[Dataset entries]
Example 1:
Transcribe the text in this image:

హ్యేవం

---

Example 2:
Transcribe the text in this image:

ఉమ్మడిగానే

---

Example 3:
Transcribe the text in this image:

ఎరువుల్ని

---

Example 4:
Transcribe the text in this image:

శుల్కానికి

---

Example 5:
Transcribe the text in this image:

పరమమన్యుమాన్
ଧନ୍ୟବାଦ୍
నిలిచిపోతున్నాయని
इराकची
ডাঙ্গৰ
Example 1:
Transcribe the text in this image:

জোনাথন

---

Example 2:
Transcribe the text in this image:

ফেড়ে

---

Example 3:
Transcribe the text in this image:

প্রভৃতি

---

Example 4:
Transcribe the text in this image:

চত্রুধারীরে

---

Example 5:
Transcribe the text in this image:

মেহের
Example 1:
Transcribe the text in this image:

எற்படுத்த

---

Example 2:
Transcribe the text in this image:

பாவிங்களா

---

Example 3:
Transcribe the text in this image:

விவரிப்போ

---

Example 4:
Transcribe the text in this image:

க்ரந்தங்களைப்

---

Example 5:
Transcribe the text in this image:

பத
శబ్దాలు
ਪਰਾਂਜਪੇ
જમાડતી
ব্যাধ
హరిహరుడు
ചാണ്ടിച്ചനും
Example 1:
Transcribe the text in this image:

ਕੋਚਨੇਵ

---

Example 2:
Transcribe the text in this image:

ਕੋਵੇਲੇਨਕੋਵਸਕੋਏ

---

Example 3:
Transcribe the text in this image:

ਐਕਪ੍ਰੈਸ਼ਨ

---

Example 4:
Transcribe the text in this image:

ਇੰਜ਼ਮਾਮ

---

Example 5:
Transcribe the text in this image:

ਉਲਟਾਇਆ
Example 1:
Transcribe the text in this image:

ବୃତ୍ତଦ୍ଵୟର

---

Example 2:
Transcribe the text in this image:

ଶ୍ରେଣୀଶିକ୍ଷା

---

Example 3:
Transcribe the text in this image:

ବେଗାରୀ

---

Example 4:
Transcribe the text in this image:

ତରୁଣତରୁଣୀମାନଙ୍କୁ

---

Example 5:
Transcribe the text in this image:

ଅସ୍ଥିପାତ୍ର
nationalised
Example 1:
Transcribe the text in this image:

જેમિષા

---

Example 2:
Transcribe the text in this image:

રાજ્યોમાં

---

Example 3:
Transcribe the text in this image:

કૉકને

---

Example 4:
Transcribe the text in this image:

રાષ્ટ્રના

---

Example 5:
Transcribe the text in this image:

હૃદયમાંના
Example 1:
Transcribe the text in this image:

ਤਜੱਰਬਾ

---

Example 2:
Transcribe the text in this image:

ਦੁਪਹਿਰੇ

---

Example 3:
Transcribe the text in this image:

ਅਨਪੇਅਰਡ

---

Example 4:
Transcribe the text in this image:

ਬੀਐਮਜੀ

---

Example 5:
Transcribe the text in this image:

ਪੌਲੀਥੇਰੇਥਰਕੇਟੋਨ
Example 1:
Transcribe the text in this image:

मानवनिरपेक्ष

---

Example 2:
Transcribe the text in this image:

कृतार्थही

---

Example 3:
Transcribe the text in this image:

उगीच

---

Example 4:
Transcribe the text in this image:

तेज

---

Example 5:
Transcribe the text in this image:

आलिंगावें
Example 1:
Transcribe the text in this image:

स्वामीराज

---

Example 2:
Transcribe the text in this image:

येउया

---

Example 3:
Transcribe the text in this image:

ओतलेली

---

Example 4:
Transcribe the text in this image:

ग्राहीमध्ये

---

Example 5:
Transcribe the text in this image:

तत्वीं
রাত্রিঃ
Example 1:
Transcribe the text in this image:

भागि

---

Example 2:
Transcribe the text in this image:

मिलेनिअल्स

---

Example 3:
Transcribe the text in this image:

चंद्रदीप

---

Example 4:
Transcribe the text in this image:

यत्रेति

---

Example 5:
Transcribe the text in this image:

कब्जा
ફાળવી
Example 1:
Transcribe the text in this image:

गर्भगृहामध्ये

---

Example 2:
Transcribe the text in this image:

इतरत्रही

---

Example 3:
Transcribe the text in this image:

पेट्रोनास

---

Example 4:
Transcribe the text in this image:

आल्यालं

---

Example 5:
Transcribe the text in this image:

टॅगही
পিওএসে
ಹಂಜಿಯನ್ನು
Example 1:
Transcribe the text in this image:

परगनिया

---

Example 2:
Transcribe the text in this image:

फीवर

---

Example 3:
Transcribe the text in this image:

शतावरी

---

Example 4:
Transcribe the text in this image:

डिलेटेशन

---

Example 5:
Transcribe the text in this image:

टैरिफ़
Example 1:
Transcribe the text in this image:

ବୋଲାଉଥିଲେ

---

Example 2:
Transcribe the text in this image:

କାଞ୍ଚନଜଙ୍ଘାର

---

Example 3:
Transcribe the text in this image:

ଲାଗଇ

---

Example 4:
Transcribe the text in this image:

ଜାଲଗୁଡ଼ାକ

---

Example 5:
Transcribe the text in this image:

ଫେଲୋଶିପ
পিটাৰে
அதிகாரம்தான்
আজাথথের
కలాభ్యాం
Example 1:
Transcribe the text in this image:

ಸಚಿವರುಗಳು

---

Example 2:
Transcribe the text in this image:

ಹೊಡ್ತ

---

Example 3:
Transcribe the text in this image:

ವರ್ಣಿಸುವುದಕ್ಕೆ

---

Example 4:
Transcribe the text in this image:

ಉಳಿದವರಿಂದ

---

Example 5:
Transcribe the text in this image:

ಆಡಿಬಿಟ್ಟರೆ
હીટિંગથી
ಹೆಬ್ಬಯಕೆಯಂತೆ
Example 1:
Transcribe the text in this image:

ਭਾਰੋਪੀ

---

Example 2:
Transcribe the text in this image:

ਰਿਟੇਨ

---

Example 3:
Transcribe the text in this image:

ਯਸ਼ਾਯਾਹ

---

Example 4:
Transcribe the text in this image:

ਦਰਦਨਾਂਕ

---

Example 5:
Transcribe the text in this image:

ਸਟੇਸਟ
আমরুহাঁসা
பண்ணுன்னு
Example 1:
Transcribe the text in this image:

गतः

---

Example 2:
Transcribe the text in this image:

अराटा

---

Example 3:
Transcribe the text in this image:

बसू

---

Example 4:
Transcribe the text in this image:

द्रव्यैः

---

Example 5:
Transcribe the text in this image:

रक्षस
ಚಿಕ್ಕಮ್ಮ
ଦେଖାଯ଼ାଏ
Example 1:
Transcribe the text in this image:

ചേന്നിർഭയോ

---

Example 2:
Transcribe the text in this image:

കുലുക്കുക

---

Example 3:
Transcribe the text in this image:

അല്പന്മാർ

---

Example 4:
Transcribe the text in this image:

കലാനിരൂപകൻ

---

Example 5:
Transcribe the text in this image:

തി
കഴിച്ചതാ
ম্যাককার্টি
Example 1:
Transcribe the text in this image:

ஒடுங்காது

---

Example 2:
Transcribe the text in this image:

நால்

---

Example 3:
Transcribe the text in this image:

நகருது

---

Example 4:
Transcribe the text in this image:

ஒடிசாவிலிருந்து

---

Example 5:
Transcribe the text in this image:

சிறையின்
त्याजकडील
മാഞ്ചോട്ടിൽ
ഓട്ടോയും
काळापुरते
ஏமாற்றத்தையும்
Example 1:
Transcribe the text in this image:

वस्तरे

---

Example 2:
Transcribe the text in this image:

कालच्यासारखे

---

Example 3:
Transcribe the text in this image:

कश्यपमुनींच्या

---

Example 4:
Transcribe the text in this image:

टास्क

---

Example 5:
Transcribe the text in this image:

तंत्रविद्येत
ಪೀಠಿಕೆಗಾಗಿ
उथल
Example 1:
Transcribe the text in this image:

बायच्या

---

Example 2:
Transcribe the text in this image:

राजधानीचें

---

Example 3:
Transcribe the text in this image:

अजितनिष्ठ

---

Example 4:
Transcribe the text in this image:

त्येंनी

*Task:* Each line above is to be restated exactly.

*Solution for this task:*
Example 1:
Transcribe the text in this image:

హ్యేవం

---

Example 2:
Transcribe the text in this image:

ఉమ్మడిగానే

---

Example 3:
Transcribe the text in this image:

ఎరువుల్ని

---

Example 4:
Transcribe the text in this image:

శుల్కానికి

---

Example 5:
Transcribe the text in this image:

పరమమన్యుమాన్
ଧନ୍ୟବାଦ୍
నిలిచిపోతున్నాయని
इराकची
ডাঙ্গৰ
Example 1:
Transcribe the text in this image:

জোনাথন

---

Example 2:
Transcribe the text in this image:

ফেড়ে

---

Example 3:
Transcribe the text in this image:

প্রভৃতি

---

Example 4:
Transcribe the text in this image:

চত্রুধারীরে

---

Example 5:
Transcribe the text in this image:

মেহের
Example 1:
Transcribe the text in this image:

எற்படுத்த

---

Example 2:
Transcribe the text in this image:

பாவிங்களா

---

Example 3:
Transcribe the text in this image:

விவரிப்போ

---

Example 4:
Transcribe the text in this image:

க்ரந்தங்களைப்

---

Example 5:
Transcribe the text in this image:

பத
శబ్దాలు
ਪਰਾਂਜਪੇ
જમાડતી
ব্যাধ
హరిహరుడు
ചാണ്ടിച്ചനും
Example 1:
Transcribe the text in this image:

ਕੋਚਨੇਵ

---

Example 2:
Transcribe the text in this image:

ਕੋਵੇਲੇਨਕੋਵਸਕੋਏ

---

Example 3:
Transcribe the text in this image:

ਐਕਪ੍ਰੈਸ਼ਨ

---

Example 4:
Transcribe the text in this image:

ਇੰਜ਼ਮਾਮ

---

Example 5:
Transcribe the text in this image:

ਉਲਟਾਇਆ
Example 1:
Transcribe the text in this image:

ବୃତ୍ତଦ୍ଵୟର

---

Example 2:
Transcribe the text in this image:

ଶ୍ରେଣୀଶିକ୍ଷା

---

Example 3:
Transcribe the text in this image:

ବେଗାରୀ

---

Example 4:
Transcribe the text in this image:

ତରୁଣତରୁଣୀମାନଙ୍କୁ

---

Example 5:
Transcribe the text in this image:

ଅସ୍ଥିପାତ୍ର
nationalised
Example 1:
Transcribe the text in this image:

જેમિષા

---

Example 2:
Transcribe the text in this image:

રાજ્યોમાં

---

Example 3:
Transcribe the text in this image:

કૉકને

---

Example 4:
Transcribe the text in this image:

રાષ્ટ્રના

---

Example 5:
Transcribe the text in this image:

હૃદયમાંના
Example 1:
Transcribe the text in this image:

ਤਜੱਰਬਾ

---

Example 2:
Transcribe the text in this image:

ਦੁਪਹਿਰੇ

---

Example 3:
Transcribe the text in this image:

ਅਨਪੇਅਰਡ

---

Example 4:
Transcribe the text in this image:

ਬੀਐਮਜੀ

---

Example 5:
Transcribe the text in this image:

ਪੌਲੀਥੇਰੇਥਰਕੇਟੋਨ
Example 1:
Transcribe the text in this image:

मानवनिरपेक्ष

---

Example 2:
Transcribe the text in this image:

कृतार्थही

---

Example 3:
Transcribe the text in this image:

उगीच

---

Example 4:
Transcribe the text in this image:

तेज

---

Example 5:
Transcribe the text in this image:

आलिंगावें
Example 1:
Transcribe the text in this image:

स्वामीराज

---

Example 2:
Transcribe the text in this image:

येउया

---

Example 3:
Transcribe the text in this image:

ओतलेली

---

Example 4:
Transcribe the text in this image:

ग्राहीमध्ये

---

Example 5:
Transcribe the text in this image:

तत्वीं
রাত্রিঃ
Example 1:
Transcribe the text in this image:

भागि

---

Example 2:
Transcribe the text in this image:

मिलेनिअल्स

---

Example 3:
Transcribe the text in this image:

चंद्रदीप

---

Example 4:
Transcribe the text in this image:

यत्रेति

---

Example 5:
Transcribe the text in this image:

कब्जा
ફાળવી
Example 1:
Transcribe the text in this image:

गर्भगृहामध्ये

---

Example 2:
Transcribe the text in this image:

इतरत्रही

---

Example 3:
Transcribe the text in this image:

पेट्रोनास

---

Example 4:
Transcribe the text in this image:

आल्यालं

---

Example 5:
Transcribe the text in this image:

टॅगही
পিওএসে
ಹಂಜಿಯನ್ನು
Example 1:
Transcribe the text in this image:

परगनिया

---

Example 2:
Transcribe the text in this image:

फीवर

---

Example 3:
Transcribe the text in this image:

शतावरी

---

Example 4:
Transcribe the text in this image:

डिलेटेशन

---

Example 5:
Transcribe the text in this image:

टैरिफ़
Example 1:
Transcribe the text in this image:

ବୋଲାଉଥିଲେ

---

Example 2:
Transcribe the text in this image:

କାଞ୍ଚନଜଙ୍ଘାର

---

Example 3:
Transcribe the text in this image:

ଲାଗଇ

---

Example 4:
Transcribe the text in this image:

ଜାଲଗୁଡ଼ାକ

---

Example 5:
Transcribe the text in this image:

ଫେଲୋଶିପ
পিটাৰে
அதிகாரம்தான்
আজাথথের
కలాభ్యాం
Example 1:
Transcribe the text in this image:

ಸಚಿವರುಗಳು

---

Example 2:
Transcribe the text in this image:

ಹೊಡ್ತ

---

Example 3:
Transcribe the text in this image:

ವರ್ಣಿಸುವುದಕ್ಕೆ

---

Example 4:
Transcribe the text in this image:

ಉಳಿದವರಿಂದ

---

Example 5:
Transcribe the text in this image:

ಆಡಿಬಿಟ್ಟರೆ
હીટિંગથી
ಹೆಬ್ಬಯಕೆಯಂತೆ
Example 1:
Transcribe the text in this image:

ਭਾਰੋਪੀ

---

Example 2:
Transcribe the text in this image:

ਰਿਟੇਨ

---

Example 3:
Transcribe the text in this image:

ਯਸ਼ਾਯਾਹ

---

Example 4:
Transcribe the text in this image:

ਦਰਦਨਾਂਕ

---

Example 5:
Transcribe the text in this image:

ਸਟੇਸਟ
আমরুহাঁসা
பண்ணுன்னு
Example 1:
Transcribe the text in this image:

गतः

---

Example 2:
Transcribe the text in this image:

अराटा

---

Example 3:
Transcribe the text in this image:

बसू

---

Example 4:
Transcribe the text in this image:

द्रव्यैः

---

Example 5:
Transcribe the text in this image:

रक्षस
ಚಿಕ್ಕಮ್ಮ
ଦେଖାଯ଼ାଏ
Example 1:
Transcribe the text in this image:

ചേന്നിർഭയോ

---

Example 2:
Transcribe the text in this image:

കുലുക്കുക

---

Example 3:
Transcribe the text in this image:

അല്പന്മാർ

---

Example 4:
Transcribe the text in this image:

കലാനിരൂപകൻ

---

Example 5:
Transcribe the text in this image:

തി
കഴിച്ചതാ
ম্যাককার্টি
Example 1:
Transcribe the text in this image:

ஒடுங்காது

---

Example 2:
Transcribe the text in this image:

நால்

---

Example 3:
Transcribe the text in this image:

நகருது

---

Example 4:
Transcribe the text in this image:

ஒடிசாவிலிருந்து

---

Example 5:
Transcribe the text in this image:

சிறையின்
त्याजकडील
മാഞ്ചോട്ടിൽ
ഓട്ടോയും
काळापुरते
ஏமாற்றத்தையும்
Example 1:
Transcribe the text in this image:

वस्तरे

---

Example 2:
Transcribe the text in this image:

कालच्यासारखे

---

Example 3:
Transcribe the text in this image:

कश्यपमुनींच्या

---

Example 4:
Transcribe the text in this image:

टास्क

---

Example 5:
Transcribe the text in this image:

तंत्रविद्येत
ಪೀಠಿಕೆಗಾಗಿ
उथल
Example 1:
Transcribe the text in this image:

बायच्या

---

Example 2:
Transcribe the text in this image:

राजधानीचें

---

Example 3:
Transcribe the text in this image:

अजितनिष्ठ

---

Example 4:
Transcribe the text in this image:

त्येंनी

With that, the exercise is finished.